Paul leva les yeux sur elle, et il allait demander : « A quelle autre malheureuse faites-vous allusion ?… » quand elle se troubla, rougit, puis, furieuse d’avoir rougi, sentit des larmes lui monter aux yeux, et enfin, effrayée de se trahir ainsi, perdit contenance…

Ce fut assez. — Paul avait compris !

— Ma chère Pauline, dit-il, comptez sur moi pour essayer de faire le bonheur d’Annette et celui d’Albert.
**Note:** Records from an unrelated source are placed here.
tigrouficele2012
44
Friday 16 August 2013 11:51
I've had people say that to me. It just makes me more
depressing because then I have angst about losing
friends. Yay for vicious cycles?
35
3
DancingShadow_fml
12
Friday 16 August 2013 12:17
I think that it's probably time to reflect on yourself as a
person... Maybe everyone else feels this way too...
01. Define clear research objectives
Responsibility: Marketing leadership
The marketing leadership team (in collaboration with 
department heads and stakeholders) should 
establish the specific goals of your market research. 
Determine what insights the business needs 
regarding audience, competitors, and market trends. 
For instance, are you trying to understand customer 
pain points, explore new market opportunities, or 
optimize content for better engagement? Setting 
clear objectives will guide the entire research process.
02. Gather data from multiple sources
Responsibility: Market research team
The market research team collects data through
Il y a en effet assez de malheureux par le monde.

Ils se serrèrent la main, comme deux hommes.

IV

Paul résolut de parler à Albert dès le lendemain. Il profiterait de l’occasion pour vider son cœur de l’affreuse confidence. Il lui montrerait enfin son propre malheur pour lui faire mieux comprendre le bonheur d’épouser une Annette, une Pauline.

Mais Pauline devança Paul.

Ce qui la décida à parler, c’est qu’elle avait réfléchi aux perpétuelles absences de son frère, aux distractions, aux impatiences, parfois brutales, qu’il avait depuis quelque temps avec les domestiques… Elle le sentait en péril.